My subsequent studies indicate that this poem represents part of the larger literary movement known as Imagism, which included such theorists and practitioners as T. E. Hume, Hilda Doolittle, Amy Lowell, Ezra Pound, etc. The movement was a direct reaction to the late Victorian poetry, which had become extremely artificial, emptily “rhetorical” and “ornamental”. To address such problems, it was necessary to loosen the metrical pattern and bring it back closer to the rhythms of ordinary speech. Consequently, the “imagist” movement had a great deal to do with promoting experiments with free verse, advocating among many creeds the need “to allow absolute freedom in the choice of subject” and “to produce poetry that is hard and clear, never blurred nor indefinite.” When Archibald MacLeish said in his Ars Poetica (1926) that “A poem should not mean / But be”, he had similar concerns in his mind. Imagism, minor as it is as a literary movement, triggered important changes in literary criticism, introducing the notion of internal studies as embodied by New Criticism to substitute the conventional critical practices.
The foregoing incident is but one instance that happened in my study of literature. For a Chinese student like me, it has at least two important implications. First, a literary work must not be treated in isolation. It interacts with what is written before it and after it and this historical perspective is one way in which we may add to our interpretation. Second, it is important to be acquainted with relevant literary theories when interpreting a given literary work.
A student majoring in English (& International Trade) at the English Department of XX University, I grew increasingly interested in literature during the second half of my undergraduate program. Of course, I was trained to be a student of English language in the first place and as such I received the standard academic training typical of a student of English major. For the first two years, I primarily had intensive trainings in basic English language skills by attending courses in advanced listening, writing, reading and oral communication. My distinguished academic performance is demonstrated by the four consecutive first-class and second-class scholarships I won from 1999 to 2003. In 2001, I was awarded the second prize in the campus-wide English composition contest and in 2002 the first prize in the translation contest. Another indicator of my scholastic achievements is the honor of Outstanding Graduate of XX Province that I received by the time I completed my undergraduate program.

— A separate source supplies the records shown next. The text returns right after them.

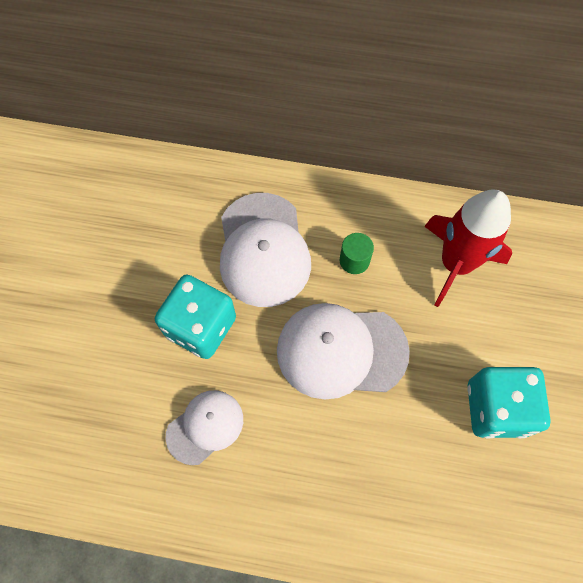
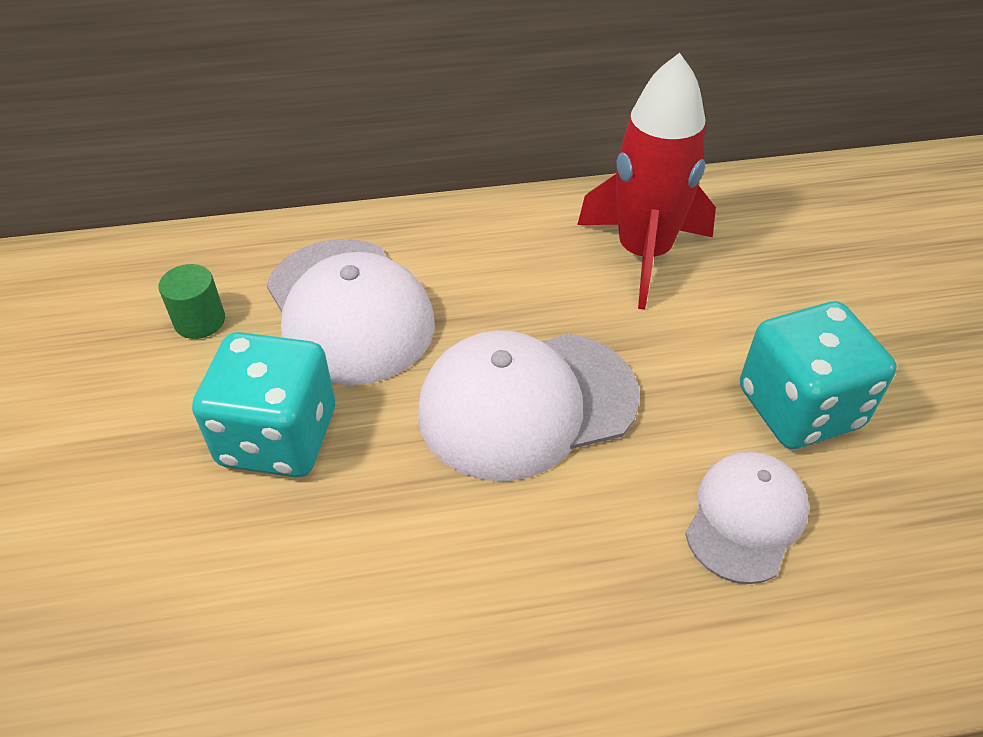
camera: 20 degrees left, 20 degrees down
(205, 427) = (335, 585): white cap -> white cap (746, 518)
(354, 260) = (495, 287): green cylinder -> green cylinder (200, 321)

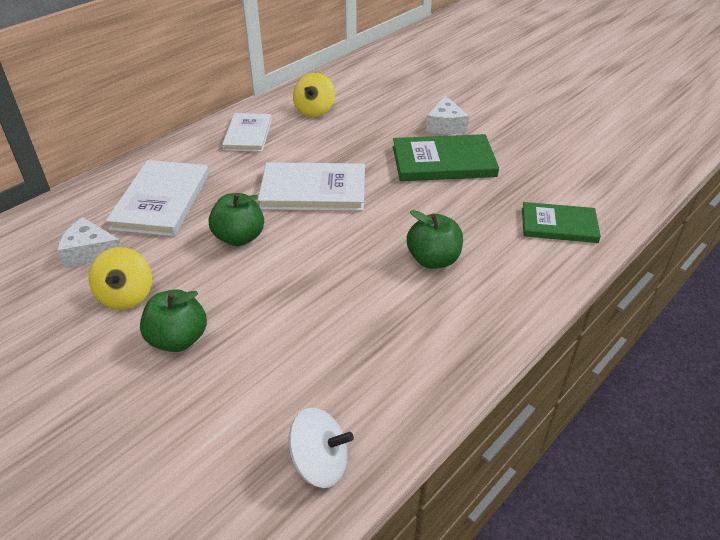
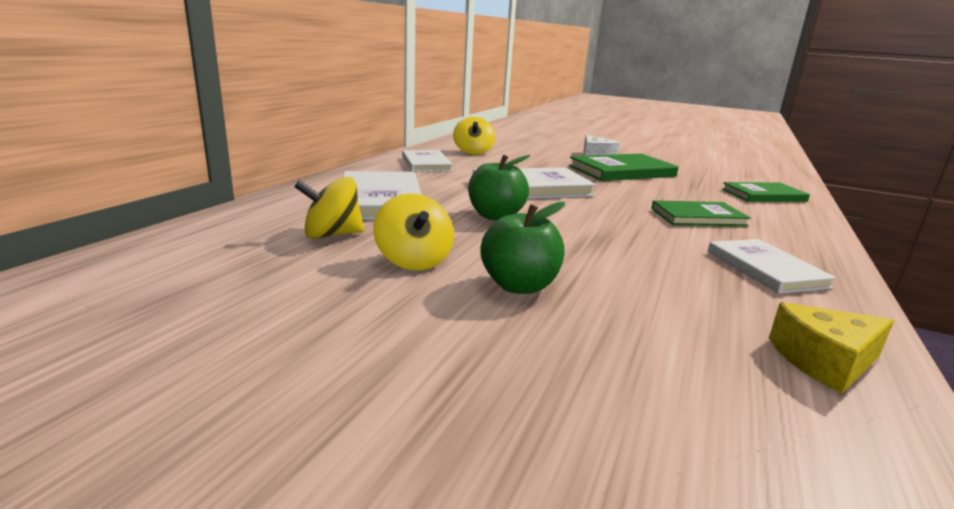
camera: 20 degrees left, 20 degrees down
(90, 252) = (332, 235): white cheese -> yellow spinning top
(319, 464) = (824, 361): white spinning top -> yellow cheese
(406, 350) = (765, 269): none -> white book
(433, 260) = (698, 217): green apple -> green book

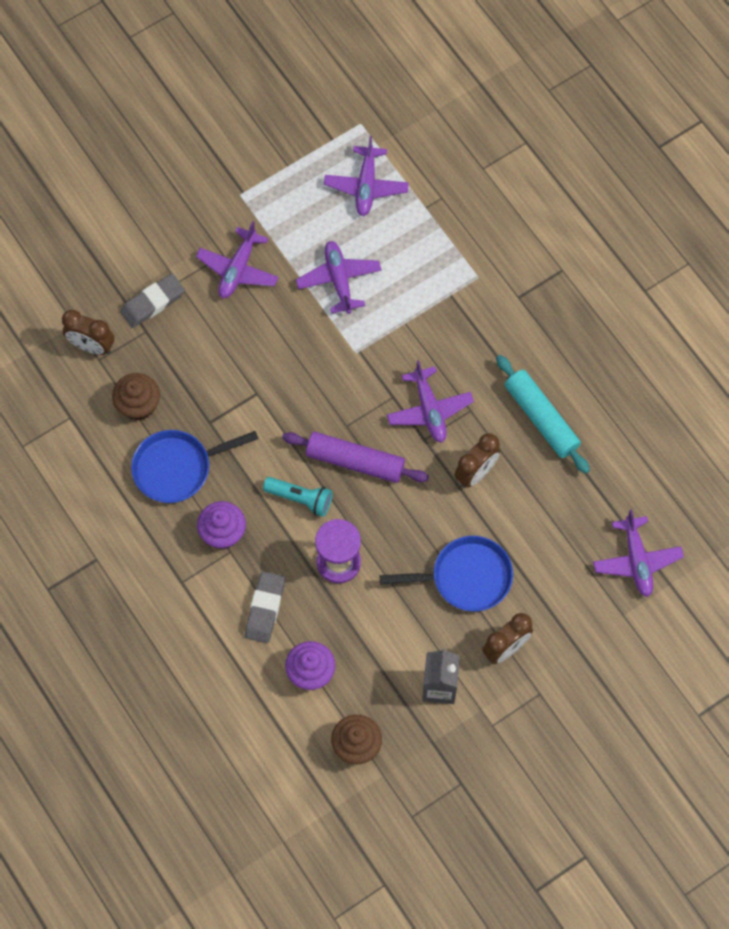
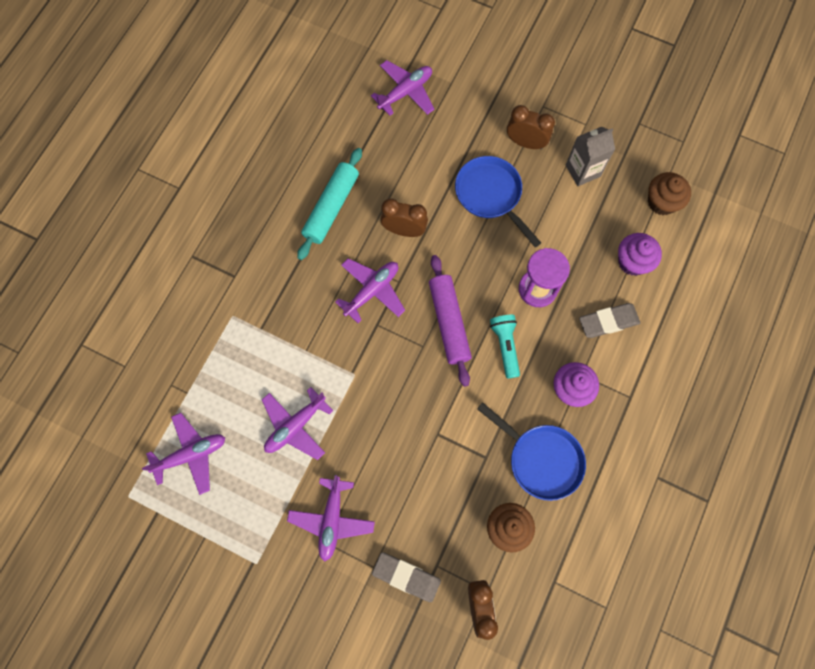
camera: 120 degrees left, 5 degrees up
(238, 269) = (332, 519): purple plane -> purple plane turned 105 degrees clockwise

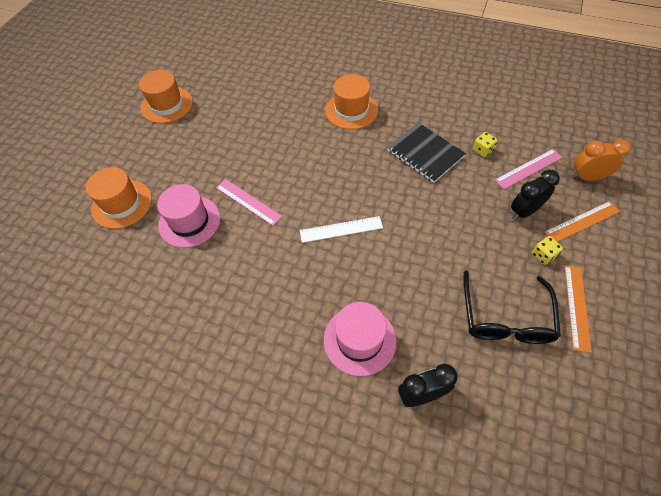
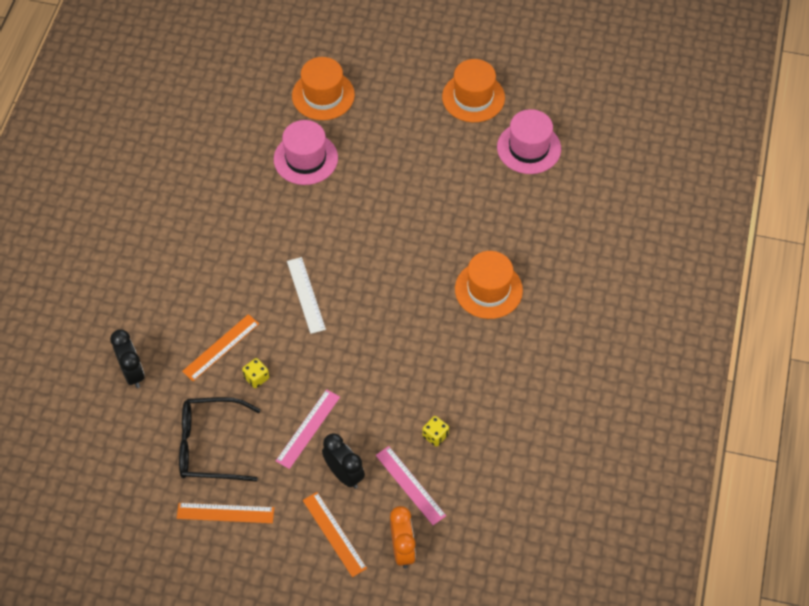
camera: 80 degrees right, 0 degrees up
(248, 201) = (335, 205): pink ruler -> pink ruler (308, 428)
(359, 340) = (182, 321): pink hat -> pink hat (529, 148)
(393, 303) = (221, 347): none -> orange ruler
(425, 154) = (423, 373): black notebook -> none
(543, 255) = (286, 488): yellow dice -> yellow dice (256, 378)

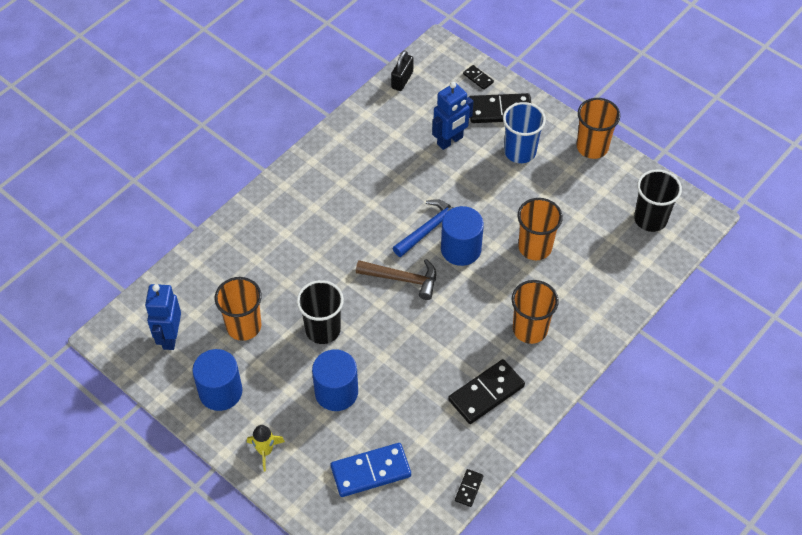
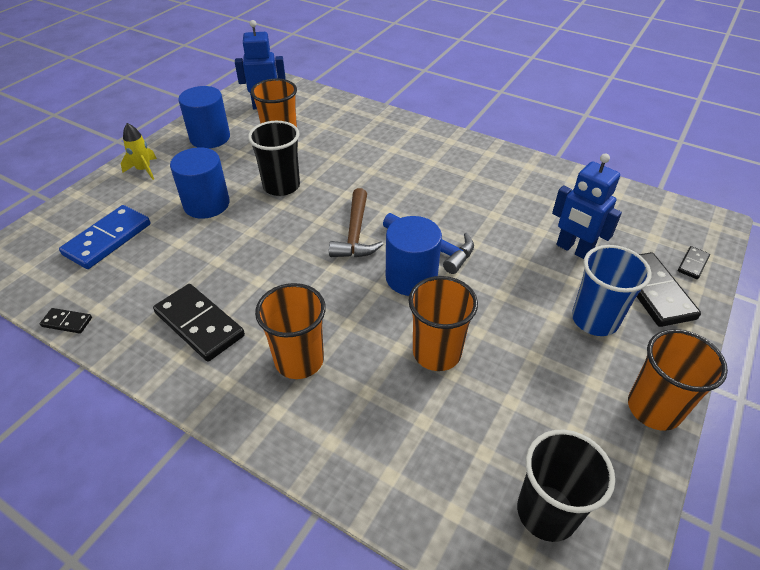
camera: 80 degrees right, 10 degrees down
(370, 471) = (108, 239): blue domino -> blue domino turned 60 degrees clockwise
(402, 80) = (640, 200): black padlock -> none

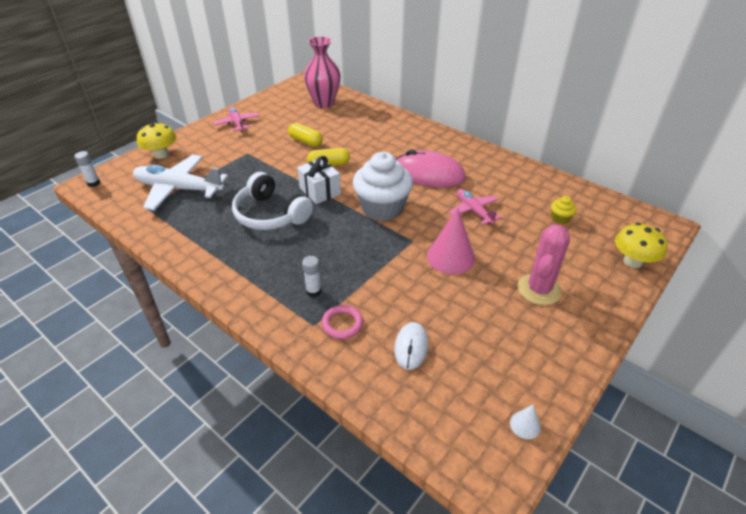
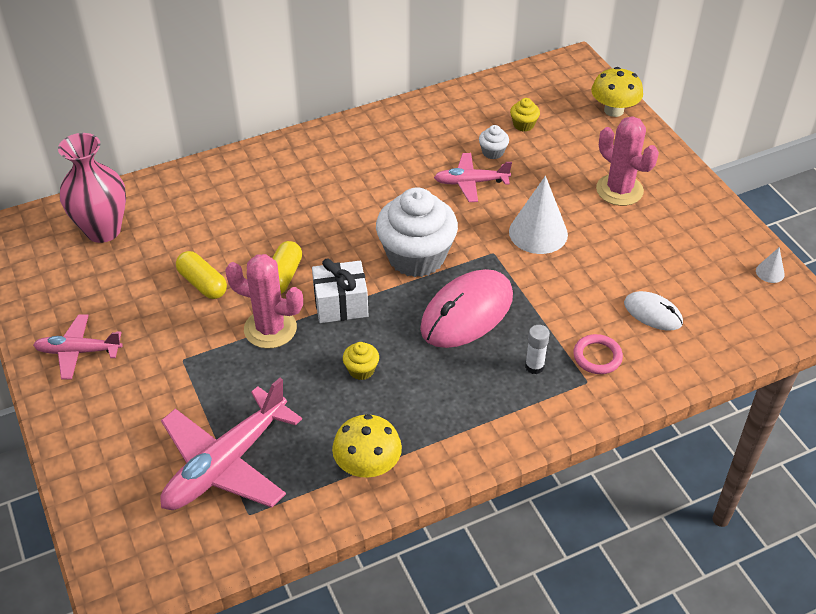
camera: 65 degrees left, 5 degrees up
(93, 183) = (125, 581): white glue stick -> none
(161, 154) = (101, 472): yellow mushroom -> yellow mushroom (367, 465)
(178, 189) = (225, 464): white plane -> pink plane
(270, 215) = (361, 370): white headphones -> yellow cupcake
(285, 173) = (270, 329): none -> pink cactus
(305, 141) = (202, 284): yellow capsule -> yellow capsule turned 75 degrees clockwise
(428, 174) = (373, 190): pink mouse -> pink mouse (467, 312)
(450, 257) = (538, 233): pink cone -> white cone
(514, 212) = (493, 152): none -> white cupcake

I started reading English novels as soon as I began my undergraduate program. But I primarily used it as a way to increase my vocabulary and to improve my reading comprehension. Since the second year in my undergraduate program, our curriculum included five major courses related to Anglo-American literature and culture: Selected Readings in English Literature, Selected Readings in American Literature, Introduction to European Culture, The History of English and American Literature, Selected Readings in English & American Fictions. Those courses provided me with a cultural and historical framework with which to understand Anglo-American literature and to know their interrelationships. I grew familiar with major authors and works in British and American literature and gained tentative knowledge of western critical approaches. Books like Literary Theory—An Introduction by Terry Eagleton and 20th Literary Criticism edited by David Lodge proved somewhat esoteric to me, but they allowed me to realize that there are important critical approaches very different from those in Chinese literature and different from conventional ones in western literature itself.